Para as Ciências Económicas, as métricas são instrumentos de uso diário, porque, a partir destas, é possível conhecer o número de consultas efetuadas, de doentes internados e o número de dias utilizado para o efeito, entre outras informações. Contudo, e enquanto outputs intermédios, não precisam a melhoria de vida do doente, que importa medir.

“Qual é, afinal, o acréscimo que as intervenções clínicas produzem na vida do doente?”, questiona o investigador, que avança com um exemplo prático do funcionamento do novo modelo de avaliação proposto: “Imagine-se que o hospital A produz três vezes mais consultas e cirurgias cardiovasculares do que o hospital B; imagine-se, depois, que 75% dos doentes tratados no hospital A acabam por ter novos eventos cardiovasculares no futuro (AVC, enfartes do miocárdio ou, mesmo, a morte). Por hipótese, o mesmo não acontece com os doentes do hospital B ou a percentagem dos casos é muito baixa, quando comparado com o A. Nestas circunstâncias, qual é então o hospital mais produtivo? Nos termos em que o nosso sistema de saúde está organizado, dizemos que o hospital A é o hospital mais produtivo, porque é aquele que produz mais consultas, mais atos. No entanto, se medíssemos a atividade clínica com base no valor que os atos médicos produzem efetivamente, diríamos que o hospital B é o hospital mais produtivo”.

Estudo começa com hipertensão
Em Portugal, vão ser padronizados resultados para a hipertensão arterial. A primeira tarefa será compilar todos os dados de todos os doentes com esta patologia seguidos nas unidades hospitalares, com o objetivo de medir os resultados dos pacientes de uma forma padronizada, ou seja, verificando o que de mais relevante na perspetiva da maioria dos utentes resultou dos cuidados prestados.

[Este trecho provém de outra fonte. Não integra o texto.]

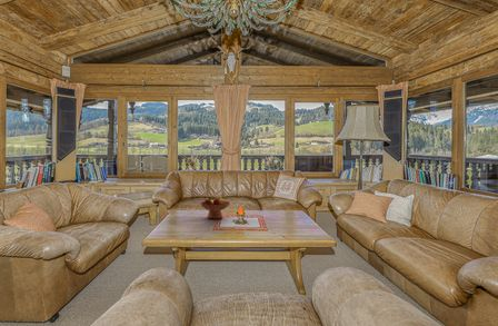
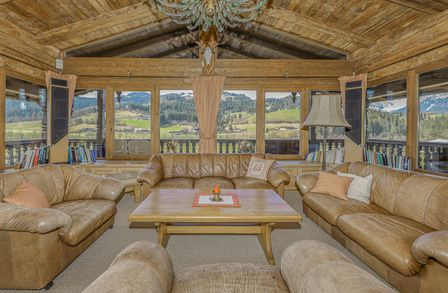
- fruit bowl [199,196,231,220]
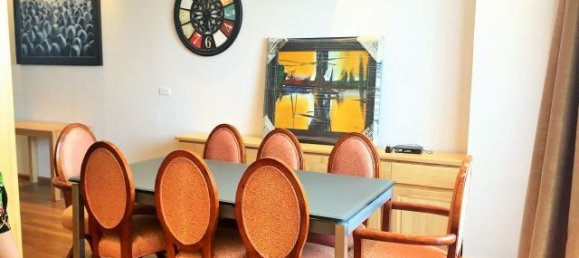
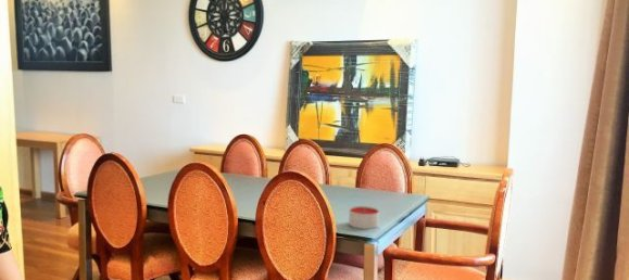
+ candle [348,205,380,230]
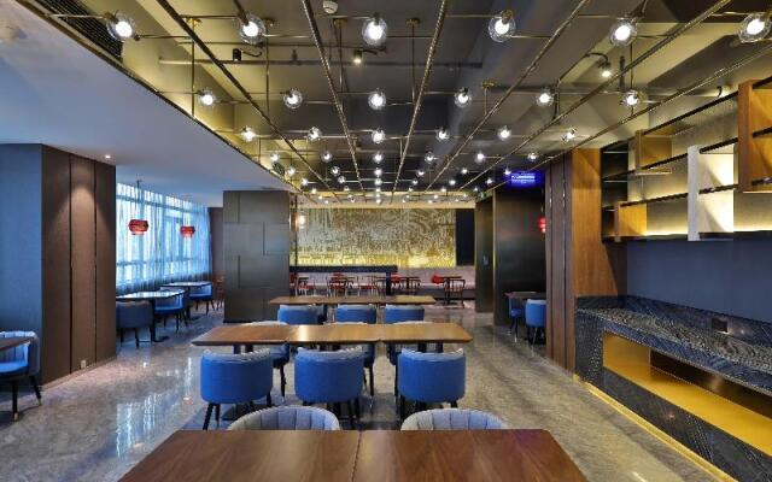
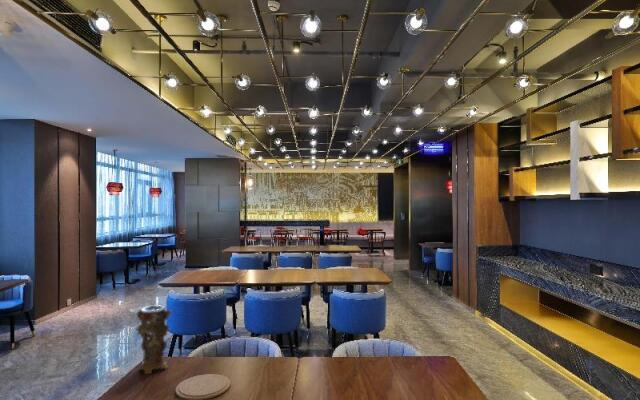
+ plate [174,373,231,400]
+ decorative vase [134,304,174,375]
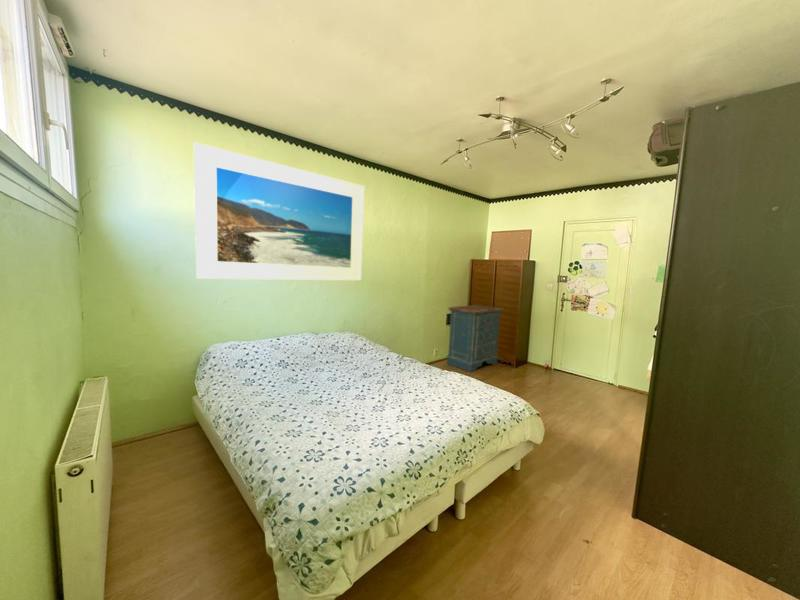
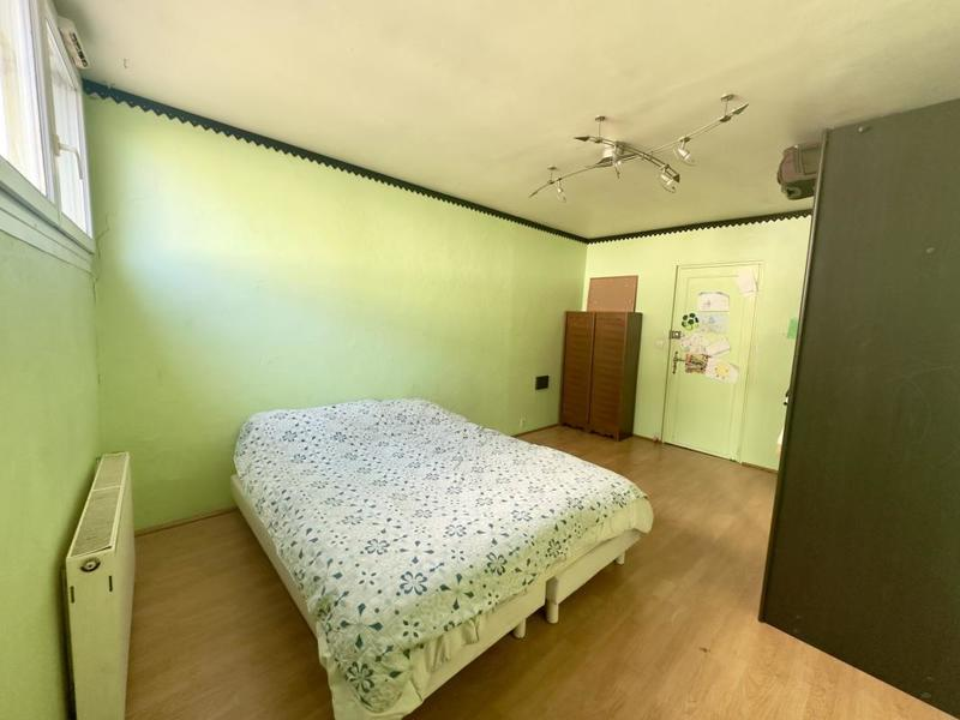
- dresser [446,304,504,373]
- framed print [193,141,365,282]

“Por exemplo, se a medicação prescrita pelos médicos não teve como efeito secundário dificuldade em urinar, ou a frequência das consultas de acompanhamento não impactar negativamente o dia-a-dia do doente”, exemplifica Marques Gomes, acrescentando: “As métricas do ICHOM têm a vantagem de resultarem de equipas internacionais e de serem aplicadas em vários países do mundo. Se Portugal também adotar estas métricas, a qualidade dos cuidados de saúde portugueses poderá ser diretamente comparada com a qualidade dos cuidados de saúde prestados nos Estados Unidos da América, na Alemanha, em Inglaterra, na Suécia, no Dubai ou na Austrália”.

O ICHOM realizou este mês a sua primeira conferência em Portugal, uma iniciativa conjunta da Nova School of Business and Economics (Nova SBE), da Nova Medical School e do Centro Hospitalar de Lisboa Central, que juntou na capital os principais stakholders do setor da saúde e que contou com a presença do ministro da tutela, Adalberto Campos Fernandes, que na sua intervenção manifestou interesse neste modelo.